The state Department of Civil Rights has identified striking racial disparities in voters who don’t have state-issued drivers licenses or photo IDs, according to the clerk. More than half of all black men and 78 percent of black men aged 18-24 don’t have them. Just under half of Latino men and 59 percent of Latina women are without the IDs as well, as are half of all black women. Conversely, 17 percent of all white men and women don’t have the requisite IDs.
At the time that Walker signed the new bill into law, he called it “common sense reform” that would go “a long way to protecting the integrity of elections in Wisconsin,” according to the Huffington Post.

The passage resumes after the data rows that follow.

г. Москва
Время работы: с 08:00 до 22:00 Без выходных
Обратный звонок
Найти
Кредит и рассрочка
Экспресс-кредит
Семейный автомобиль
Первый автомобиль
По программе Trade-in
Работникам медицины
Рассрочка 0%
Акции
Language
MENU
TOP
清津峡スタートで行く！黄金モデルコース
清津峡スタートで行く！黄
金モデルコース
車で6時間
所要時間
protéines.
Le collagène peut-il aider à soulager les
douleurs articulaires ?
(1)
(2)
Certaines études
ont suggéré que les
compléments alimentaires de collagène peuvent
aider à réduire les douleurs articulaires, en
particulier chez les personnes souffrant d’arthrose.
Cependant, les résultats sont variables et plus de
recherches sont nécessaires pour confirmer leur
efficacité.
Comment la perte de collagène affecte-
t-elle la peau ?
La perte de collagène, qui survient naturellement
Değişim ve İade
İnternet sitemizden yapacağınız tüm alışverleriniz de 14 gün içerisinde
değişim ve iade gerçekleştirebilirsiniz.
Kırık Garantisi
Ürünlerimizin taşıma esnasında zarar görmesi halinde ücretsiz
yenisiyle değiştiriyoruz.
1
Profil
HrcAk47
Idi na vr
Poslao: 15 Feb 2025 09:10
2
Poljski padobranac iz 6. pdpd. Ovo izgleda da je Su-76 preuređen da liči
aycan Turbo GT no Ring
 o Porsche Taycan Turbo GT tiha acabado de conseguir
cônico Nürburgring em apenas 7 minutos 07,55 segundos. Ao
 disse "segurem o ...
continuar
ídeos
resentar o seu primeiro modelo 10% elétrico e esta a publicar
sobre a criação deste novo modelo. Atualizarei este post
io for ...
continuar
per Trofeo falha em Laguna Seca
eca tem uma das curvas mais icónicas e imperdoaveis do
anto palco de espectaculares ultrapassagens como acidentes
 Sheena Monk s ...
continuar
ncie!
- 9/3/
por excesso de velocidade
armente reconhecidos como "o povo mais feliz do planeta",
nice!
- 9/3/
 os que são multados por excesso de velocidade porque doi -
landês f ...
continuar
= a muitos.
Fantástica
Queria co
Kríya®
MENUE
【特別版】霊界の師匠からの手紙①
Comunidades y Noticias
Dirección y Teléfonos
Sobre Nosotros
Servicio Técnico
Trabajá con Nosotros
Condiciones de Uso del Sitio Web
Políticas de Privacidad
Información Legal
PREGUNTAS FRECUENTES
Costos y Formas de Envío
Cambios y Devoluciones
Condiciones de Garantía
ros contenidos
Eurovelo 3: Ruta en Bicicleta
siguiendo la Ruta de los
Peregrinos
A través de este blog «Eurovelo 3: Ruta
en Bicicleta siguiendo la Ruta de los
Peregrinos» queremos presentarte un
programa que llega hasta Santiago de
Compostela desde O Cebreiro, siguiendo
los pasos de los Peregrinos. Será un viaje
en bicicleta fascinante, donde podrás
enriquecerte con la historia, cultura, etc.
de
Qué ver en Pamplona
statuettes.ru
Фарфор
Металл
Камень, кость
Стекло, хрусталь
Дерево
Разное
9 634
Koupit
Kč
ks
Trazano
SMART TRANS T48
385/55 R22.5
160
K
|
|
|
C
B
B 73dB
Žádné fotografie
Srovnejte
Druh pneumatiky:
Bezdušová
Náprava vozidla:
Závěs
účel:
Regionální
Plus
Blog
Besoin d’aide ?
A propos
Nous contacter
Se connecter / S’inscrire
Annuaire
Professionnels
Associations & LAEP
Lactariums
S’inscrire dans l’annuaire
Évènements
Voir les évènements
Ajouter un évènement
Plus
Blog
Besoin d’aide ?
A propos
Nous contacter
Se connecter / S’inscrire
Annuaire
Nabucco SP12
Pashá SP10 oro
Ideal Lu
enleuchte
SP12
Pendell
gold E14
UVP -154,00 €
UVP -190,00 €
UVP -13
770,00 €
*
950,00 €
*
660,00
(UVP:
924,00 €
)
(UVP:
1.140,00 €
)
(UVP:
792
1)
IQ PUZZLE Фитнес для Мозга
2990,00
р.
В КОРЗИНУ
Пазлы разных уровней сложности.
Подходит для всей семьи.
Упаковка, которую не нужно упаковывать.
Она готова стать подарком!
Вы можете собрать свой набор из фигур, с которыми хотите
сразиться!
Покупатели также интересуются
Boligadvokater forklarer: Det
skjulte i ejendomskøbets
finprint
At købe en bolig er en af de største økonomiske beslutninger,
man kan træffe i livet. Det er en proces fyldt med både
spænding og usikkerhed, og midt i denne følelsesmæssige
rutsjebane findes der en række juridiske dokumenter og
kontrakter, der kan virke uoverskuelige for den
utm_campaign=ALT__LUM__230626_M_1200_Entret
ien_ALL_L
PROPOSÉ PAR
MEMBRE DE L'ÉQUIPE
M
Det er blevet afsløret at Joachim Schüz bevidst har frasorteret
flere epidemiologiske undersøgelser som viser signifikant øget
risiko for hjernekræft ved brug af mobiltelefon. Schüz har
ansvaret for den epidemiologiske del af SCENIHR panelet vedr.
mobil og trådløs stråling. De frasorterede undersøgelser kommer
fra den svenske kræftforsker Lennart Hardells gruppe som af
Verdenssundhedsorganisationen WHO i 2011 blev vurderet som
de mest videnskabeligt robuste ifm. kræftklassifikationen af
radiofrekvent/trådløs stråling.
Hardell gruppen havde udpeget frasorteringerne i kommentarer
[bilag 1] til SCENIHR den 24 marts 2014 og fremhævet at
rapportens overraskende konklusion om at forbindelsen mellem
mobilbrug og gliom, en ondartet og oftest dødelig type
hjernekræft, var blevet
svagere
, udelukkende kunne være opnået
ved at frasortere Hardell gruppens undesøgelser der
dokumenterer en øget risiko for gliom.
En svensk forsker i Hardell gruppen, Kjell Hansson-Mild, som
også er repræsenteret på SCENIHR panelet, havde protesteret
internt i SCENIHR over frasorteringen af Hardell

But study after study has found that voter fraud is at best extraordinarily rare. Research has shown that most cases of fraud actually involve benign clerical errors, address changes, or voters’ confusion with the system itself. Voting rights advocates also point out that penalties for fraud already exist. If committed during a federal election, voter fraud draws a possible sentence of five years in prison and a $10,000 fine.
“Fraud by individual voters is a singularly foolish way to attempt to win an election,” wrote Justin Levitt in a 2007 report by the Brennan Center. It’s more likely that a person will be struck by lightening than commit an act of voter fraud, the report finds.
That hasn’t stopped Republican legislatures from lobbying for harsher laws. Republicans began promoting the idea of widespread fraud after 2000’s hotly contested presidential election. The Conference of State Legislatures notes that between 2001 and 2010, more than 700 voter identification bills were introduced in 46 states. This year over three dozen states, including Texas, Missouri, North Carolina and Wisconsin have introduced strict voter ID laws.
The Advancement Project’s April study likened the new measures to poll taxes, the Jim Crow-era practice that kept many black voters from the polls and was ruled unconstitutional in 1937.
And it’s a costly endeavor for both individuals and cash-strapped states. For instance, North Carolina already has a $3.7 billion budget shortfall; its proposed photo ID requirement is estimated to cost the state about $20 million to implement. To make matter worse, in order for laws like the one in Wisconsin to hold up in court, states have to be prepared to take on the costs of providing free IDs to residents who are eligible to vote and can’t afford them.
Lieberman also worries about the training and consistency of poll workers. Currently, local authorities within over 4,500 different election systems oversee more than 20,000 election officials, 700,000 voting machines, and 1.4 million poll workers. “Effective poll worker training is huge,” Lieberman notes. “You leave the discretion of the credibility of an ID to a poll worker, whose average age is 72.”
Lieberman adds, “If the poll workers say that [the ID] doesn’t look like you, you have no recourse.” Voters must then fill out a provisional ballot.
And that’s far more likely to happen to voters of color than their white counterparts at the polls. A survey conducted by Harvard researchers after the 2006 elections found that 47 percent of white voters were asked for photo ID, compared to 54 percent of Latino voters and 55 percent of African Americans.
“For many people, the burden is simply overwhelming,” Lieberman said.